This is pretty cool. I gave a talk last week at the Glue Conference in Denver about how ambient clouds ( http://cloud.trendmicro.com/good-clouds-evil-clouds-why-microsoft-has… )work and even used Skype as an example of a massive-scale ambient cloud.
This case raises some very important new questions around ambient clouds. For instance, if you create an ambient cloud, one that you control using your own protocol, but where you have no control over when an endpoint may join it, what are the legal implications if someone else uses your protocol?
In an open source world, slapping a lawsuit on some guy in Eastern Europe who reverse engineered your protocol over a weekend of heavy drinking just isn’t going to matter. In the Skype case, this probably isn’t a big deal because Skype is already free most of the time, and they can change the protocols over time relatively easily.
With botnets, which are already bigger than Skype in aggregate, there is already pretty good security around command and control because the criminals making money from botnets don’t want them compromised by other criminals – or legal authorities.
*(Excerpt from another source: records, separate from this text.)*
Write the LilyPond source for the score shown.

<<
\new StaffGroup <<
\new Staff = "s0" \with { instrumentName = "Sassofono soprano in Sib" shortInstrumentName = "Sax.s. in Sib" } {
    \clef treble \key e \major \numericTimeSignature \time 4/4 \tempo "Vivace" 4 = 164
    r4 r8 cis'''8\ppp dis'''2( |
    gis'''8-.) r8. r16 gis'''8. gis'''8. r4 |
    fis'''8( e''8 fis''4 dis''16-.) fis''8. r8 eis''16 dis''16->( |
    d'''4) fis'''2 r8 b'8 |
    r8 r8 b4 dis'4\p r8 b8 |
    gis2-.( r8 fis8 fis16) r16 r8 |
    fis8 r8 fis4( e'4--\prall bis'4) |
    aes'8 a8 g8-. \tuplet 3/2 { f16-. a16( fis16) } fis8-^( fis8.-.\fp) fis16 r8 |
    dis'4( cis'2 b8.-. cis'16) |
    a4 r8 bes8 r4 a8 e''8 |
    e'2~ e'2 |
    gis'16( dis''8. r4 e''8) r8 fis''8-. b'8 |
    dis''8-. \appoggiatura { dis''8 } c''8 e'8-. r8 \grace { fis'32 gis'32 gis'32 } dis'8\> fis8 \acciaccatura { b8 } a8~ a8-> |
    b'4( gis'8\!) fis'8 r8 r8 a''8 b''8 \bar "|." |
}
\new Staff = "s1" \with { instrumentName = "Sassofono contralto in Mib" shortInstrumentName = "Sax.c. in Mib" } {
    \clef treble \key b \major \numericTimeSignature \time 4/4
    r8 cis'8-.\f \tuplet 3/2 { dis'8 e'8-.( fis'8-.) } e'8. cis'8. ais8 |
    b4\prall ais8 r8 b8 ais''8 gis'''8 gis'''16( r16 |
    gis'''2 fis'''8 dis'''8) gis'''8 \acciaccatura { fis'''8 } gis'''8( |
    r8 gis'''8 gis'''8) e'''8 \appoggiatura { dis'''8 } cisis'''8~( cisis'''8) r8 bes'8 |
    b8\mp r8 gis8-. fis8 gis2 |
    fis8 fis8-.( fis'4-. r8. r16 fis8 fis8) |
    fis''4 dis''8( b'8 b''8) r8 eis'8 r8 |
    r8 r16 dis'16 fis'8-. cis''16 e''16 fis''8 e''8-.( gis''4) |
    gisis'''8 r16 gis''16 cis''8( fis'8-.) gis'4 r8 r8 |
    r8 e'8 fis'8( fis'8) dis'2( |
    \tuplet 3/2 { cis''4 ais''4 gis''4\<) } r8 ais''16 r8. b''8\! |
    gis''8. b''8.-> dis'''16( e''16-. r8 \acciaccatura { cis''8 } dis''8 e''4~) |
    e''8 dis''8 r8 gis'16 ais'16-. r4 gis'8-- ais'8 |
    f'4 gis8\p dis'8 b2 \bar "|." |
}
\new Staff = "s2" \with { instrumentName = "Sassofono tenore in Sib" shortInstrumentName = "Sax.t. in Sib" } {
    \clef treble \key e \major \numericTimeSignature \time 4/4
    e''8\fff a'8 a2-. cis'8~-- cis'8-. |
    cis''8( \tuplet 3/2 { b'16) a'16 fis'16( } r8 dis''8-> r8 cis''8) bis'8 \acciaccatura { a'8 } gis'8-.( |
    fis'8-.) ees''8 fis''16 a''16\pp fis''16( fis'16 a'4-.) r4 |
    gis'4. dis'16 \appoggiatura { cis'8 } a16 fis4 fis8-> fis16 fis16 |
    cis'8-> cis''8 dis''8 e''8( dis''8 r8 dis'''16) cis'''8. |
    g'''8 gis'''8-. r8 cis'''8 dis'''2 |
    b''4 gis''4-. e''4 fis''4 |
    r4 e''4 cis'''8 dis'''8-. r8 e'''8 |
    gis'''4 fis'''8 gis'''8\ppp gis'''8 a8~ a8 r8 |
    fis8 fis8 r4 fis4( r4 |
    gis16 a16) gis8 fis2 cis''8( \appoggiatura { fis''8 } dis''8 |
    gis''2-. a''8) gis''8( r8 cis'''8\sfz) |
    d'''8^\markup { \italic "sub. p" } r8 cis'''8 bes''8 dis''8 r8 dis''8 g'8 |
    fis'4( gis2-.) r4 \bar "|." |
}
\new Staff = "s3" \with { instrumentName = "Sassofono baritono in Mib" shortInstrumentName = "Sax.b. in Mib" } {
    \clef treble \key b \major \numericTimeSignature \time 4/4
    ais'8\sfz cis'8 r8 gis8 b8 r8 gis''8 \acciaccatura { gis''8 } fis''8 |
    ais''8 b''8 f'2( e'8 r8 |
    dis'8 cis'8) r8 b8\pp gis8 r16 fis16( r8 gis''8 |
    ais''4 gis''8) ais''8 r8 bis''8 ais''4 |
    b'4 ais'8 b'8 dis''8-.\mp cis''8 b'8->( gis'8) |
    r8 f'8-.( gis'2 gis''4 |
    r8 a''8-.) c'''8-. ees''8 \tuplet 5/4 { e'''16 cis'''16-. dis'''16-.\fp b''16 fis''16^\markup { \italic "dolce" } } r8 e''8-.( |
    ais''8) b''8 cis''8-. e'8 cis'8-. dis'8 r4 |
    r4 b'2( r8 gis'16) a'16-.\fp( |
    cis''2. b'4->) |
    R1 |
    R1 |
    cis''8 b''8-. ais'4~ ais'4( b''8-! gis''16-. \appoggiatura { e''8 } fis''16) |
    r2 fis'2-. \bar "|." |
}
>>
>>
Overall, I’m concerned about the state of security of distributed ambient cloud control protocols. All it takes is one compromised update to turn potentially millions of PCs or phones into a massive DDoS machine.
Securing the centralized IaaS cloud is hugely important and I spend most of my time thinking about that problem, along with similar challenges for SaaS. But at the same time, there’s an impossibly large number of PCs already tied together into thousands of overlapping ambient clouds, and we’ve just begun to touch on the security implications of it.
The good news is that I think ambient clouds with P2P elements – like Skype – are one of the only ways we can scale the cloud to reach everyone on the planet. I’m looking forward to seeing what happens in this case.